**Required task A:**
In the forum thread on the user dictionary specification, which character was chosen as the single delimiter, and why?
**Required task B:**
From the forum thread, return the passage between "Using spreadsheet (LibreOffice.org" and "up definition entries.", inclusive.

**Text passage:**
========================================

User Dictionary Specification

dustpuppy · Jun 10, 2012

Is your cantonese dictionary usable with the document reader ? i.e. if someone sends you a text message in cantonese, can you parse word by word ? That's really what i'm looking for. I don't care about searching, I just want to parse some text (and sometimes verify the words that i'm typing in myself).

The other thing i'm going to be looking for now is a reliable cantonese text-to-speech solution on Android. I had a perfect setup with the iSpeech app on iPhone, but they don't have one for Android.

alex_hk90 · Jun 10, 2012

dustpuppy said:
If you could post the instructions, i'd be very grateful.

OK, I kept these as notes in case I need to do it again, so I wouldn't exactly call them 'instructions' per se (and a lot of it is done quite messily):

Code:

20120601 Parse Cantonese CEDICT File to Pleco User Dictionary Format
---
Dictionary Sources:
http://writecantonese8.wordpress.com/2012/02/04/cantonese-cedict/
http://www.mdbg.net/chindict/chindict.php?page=cedict

1. Parse Cantonese CEDICT (YEDICT) file to single deliminator ("@" chosen as not otherwise used in file)

From:
{traditional} {simplified} [{cantonese}] [{mandarin}] /{definitions}
(.+?)\s(.+?)\s\[(.*?)\]\s\[(.*?)\]\s/(.+)\n
揸 揸 [ja1] [zha1] /to hold/to drive/to pilot/to make a decision/
劇本 剧本 [kek6 bun2] [ju4 ben3] /script for play, opera, movie etc/screenplay/

To:
{traditional}@{simplified}@[{cantonese}]@[{mandarin}]@/{definitions}
\1@\2@[\3]@[\4]@/\5\n
揸@揸@[ja1]@[zha1]@/to hold/to drive/to pilot/to make a decision/
劇本@剧本@[kek6 bun2]@[ju4 ben3]@/script for play, opera, movie etc/screenplay/

i.e.
sed -r 's_(.+?)\s(.+?)\s\[(.*?)\]\s\[(.*?)\]\s/(.+)_\1@\2@[\3]@[\4]@/\5_g' <yedict_20100108.u8 >yedict_20100108.atsv

---
2. Clean up misformatted entries.

Using spreadsheet (LibreOffice.org Calc), filter for entries which do not have expected format:
- "[" at start of Cantonese
- "[" at start of Mandarin
- "/" at start of definition

Fix these few entries manually (in the original text file).

Note: really this is better done using a database (like SQLite, see below).

---
3. Clean up definition entries.

Note: to import into SQLite database, need to escape " as "" (specifically affects unclosed quotes).


a. Add missing Pinyin where possible, from (Mandarin) CEDICT (and cjklib?).

Use following substitution for CEDICT (only Mandarin, no Cantonese pronunciation):
sed -r 's_(.+?)\s(.+?)\s\[(.*?)\]\s/(.+)_\1@\2@[\3]@/\4_g' <cedict_ts.u8 >cedict_ts.atsv

Then for YEDICT entries where Mandarin blank ("[]"), cross-reference with CEDICT, 
looking up (Mandarin) Pinyin where Simplified matches.

========================================

**Extracted records:**
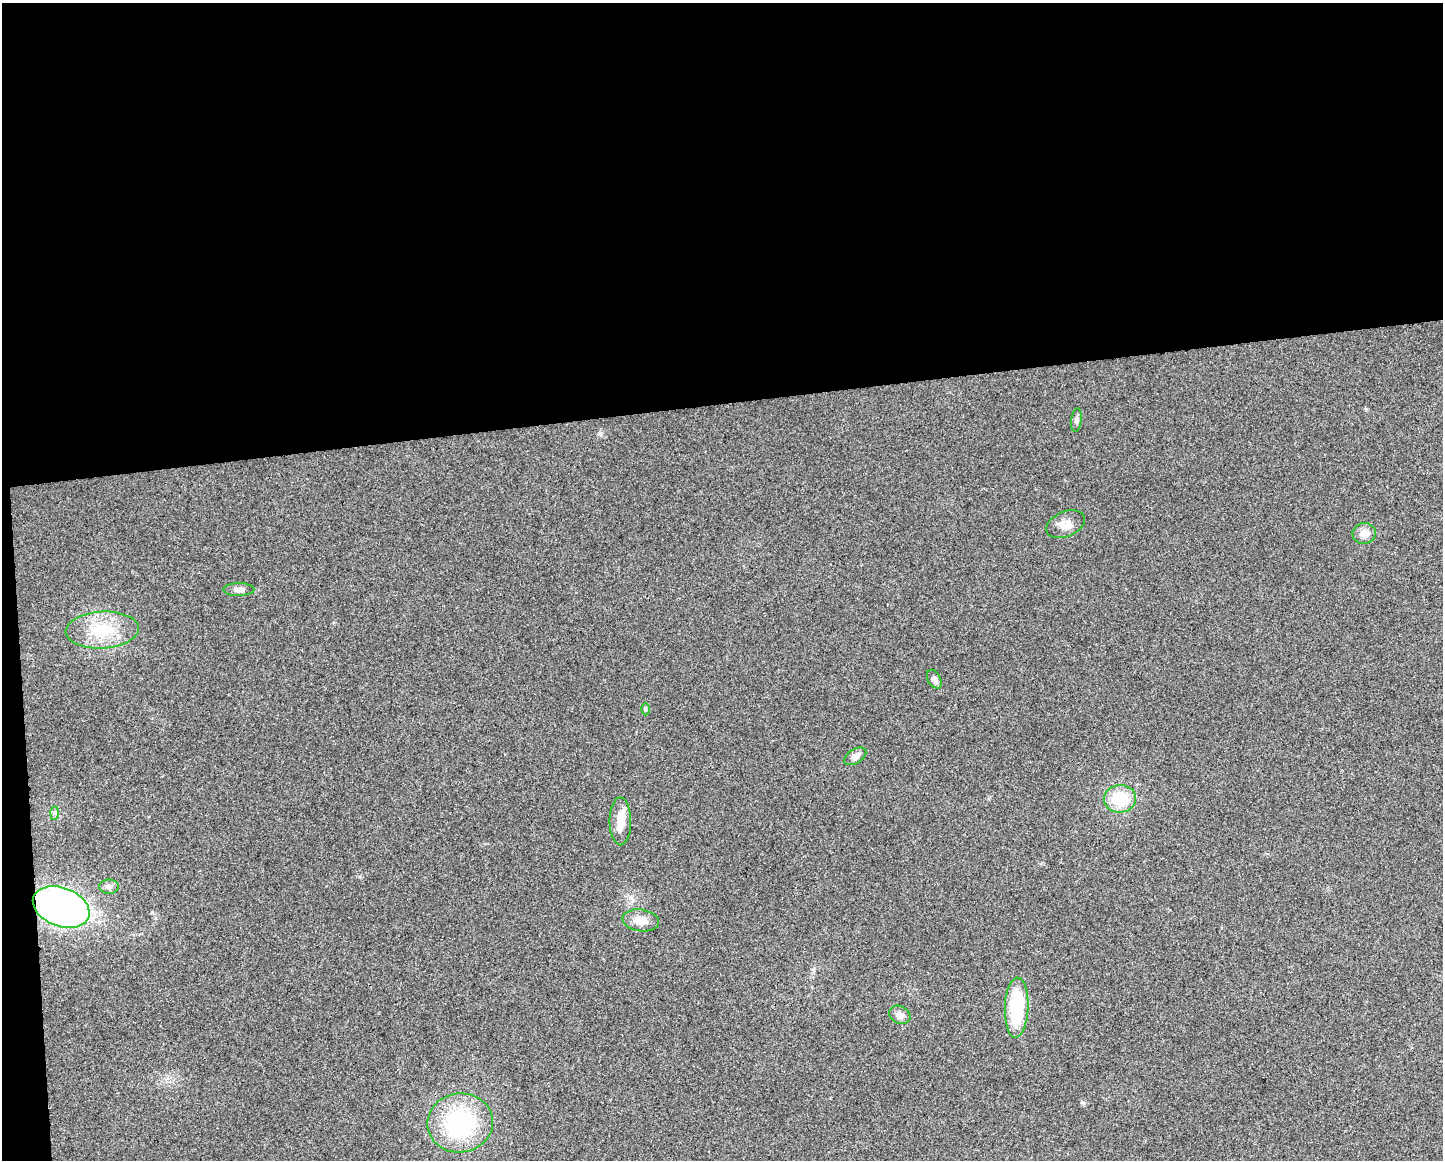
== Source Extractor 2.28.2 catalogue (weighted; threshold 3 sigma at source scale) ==
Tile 1 of 3 x 4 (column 1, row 1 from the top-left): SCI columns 12-1452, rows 3476-4633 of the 4391 x 4633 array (HDU 1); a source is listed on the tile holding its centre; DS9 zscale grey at full resolution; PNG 1445 x 1162 px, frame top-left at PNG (2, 3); each listed source drawn as its Kron ellipse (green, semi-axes under 4 px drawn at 4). Shown black and unused: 36% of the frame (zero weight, under 2 of 3 exposures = <1% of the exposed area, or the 3 px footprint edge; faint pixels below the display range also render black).
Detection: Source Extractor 2.28.2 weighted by HDU 2 'WHT'; one run over the whole footprint, this tile lists its part. Background 0.0515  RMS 0.0069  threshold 0.0308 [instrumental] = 3 sigma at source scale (4.5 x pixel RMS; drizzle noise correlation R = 1.50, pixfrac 1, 0.0396/0.0396 arcsec/px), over >= 5 px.
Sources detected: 17; all 17 listed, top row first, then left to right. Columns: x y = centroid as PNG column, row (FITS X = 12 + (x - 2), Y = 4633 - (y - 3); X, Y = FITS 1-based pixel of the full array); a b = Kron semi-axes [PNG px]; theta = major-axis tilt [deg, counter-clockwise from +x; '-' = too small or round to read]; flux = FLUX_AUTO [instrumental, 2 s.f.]
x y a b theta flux
1076 420 12 5 83 2
1065 524 20 12 23 7
1364 533 11 10 - 5.7
239 590 15 6 1 3.9
102 630 36 18 3 28
934 679 10 6 -61 2.6
645 709 6 4 90 1
855 756 12 7 32 4.3
1120 799 16 13 4 24
54 813 7 4 89 1.4
620 821 24 11 -90 11
109 887 10 7 0 2.5
61 907 29 19 -21 290
641 920 18 11 -8 7.8
1017 1008 30 12 88 45
900 1015 11 9 -25 4.1
460 1123 33 29 7 74
Overlapping masked pixels (flux is a lower limit): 1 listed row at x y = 61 907
Unlisted compact peaks at least as high as the median listed source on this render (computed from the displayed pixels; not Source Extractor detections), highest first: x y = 1083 1103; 1366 409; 600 434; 360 877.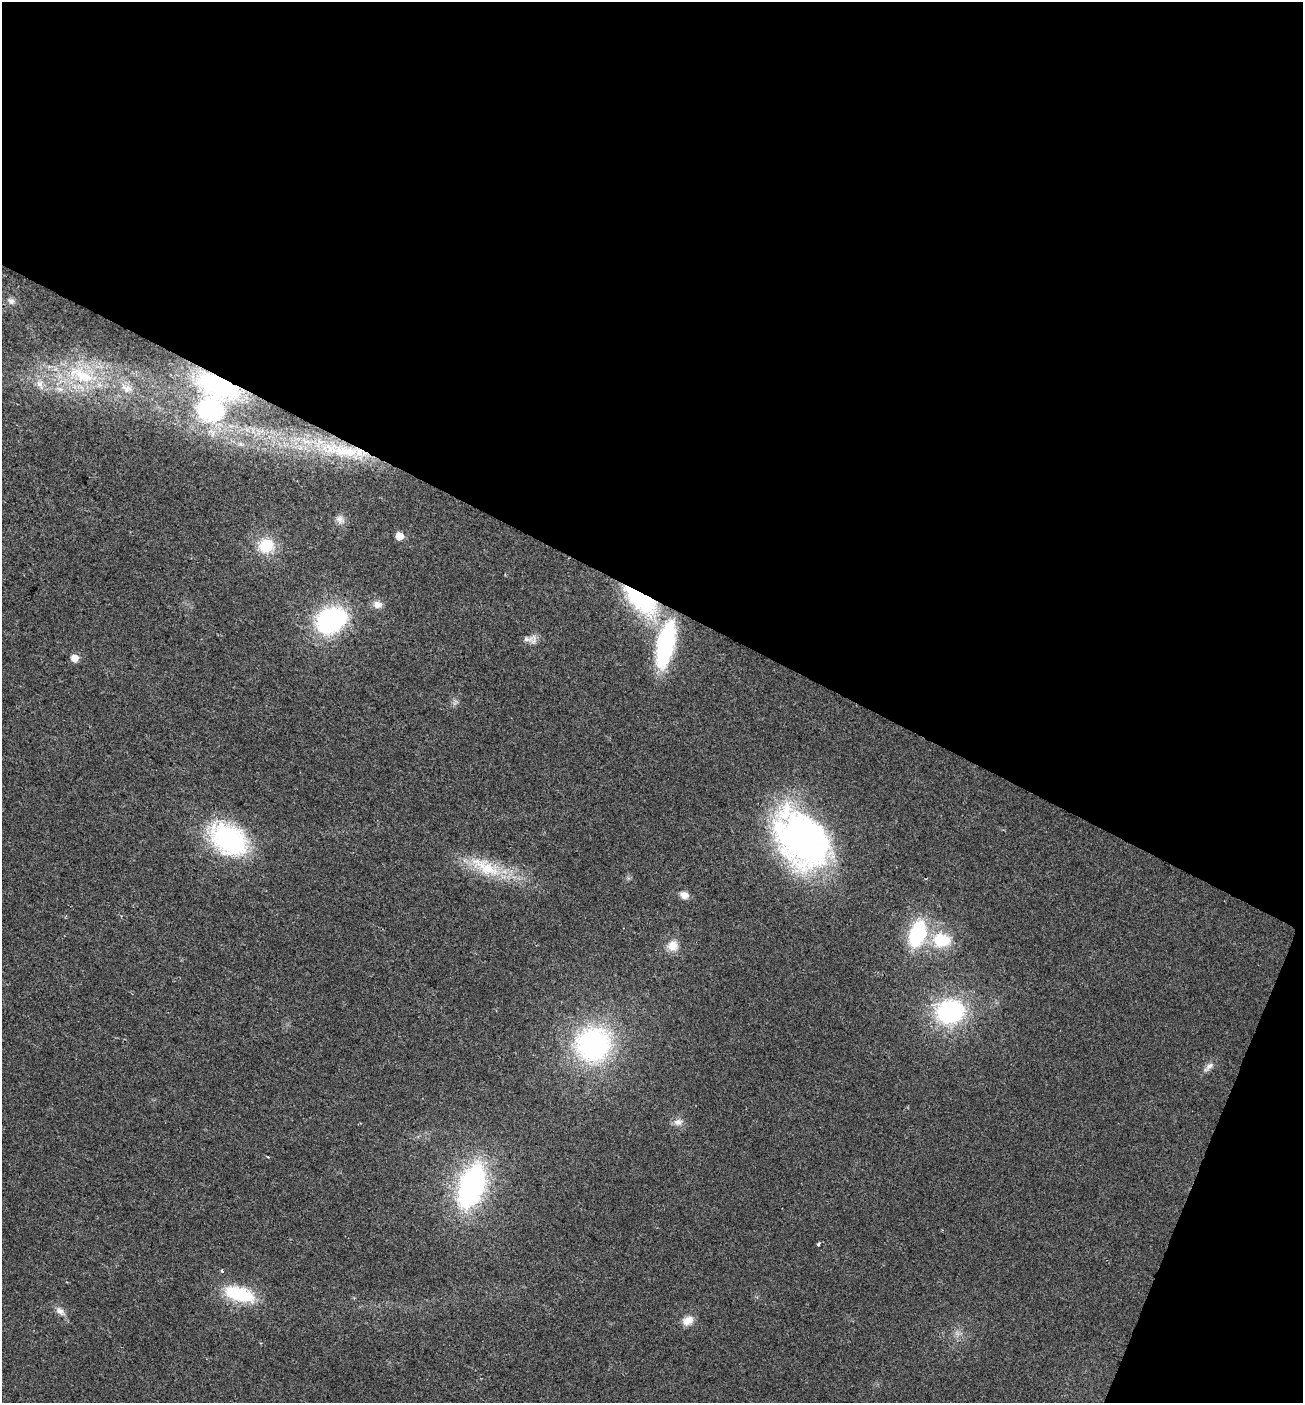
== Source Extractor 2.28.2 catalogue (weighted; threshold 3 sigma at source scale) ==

========================================

**Expected answer A:**
"@" was chosen because it is not otherwise used in the file.

**Expected answer B:**
Using spreadsheet (LibreOffice.org Calc), filter for entries which do not have expected format:
- "[" at start of Cantonese
- "[" at start of Mandarin
- "/" at start of definition

Fix these few entries manually (in the original text file).

Note: really this is better done using a database (like SQLite, see below).

---
3. Clean up definition entries.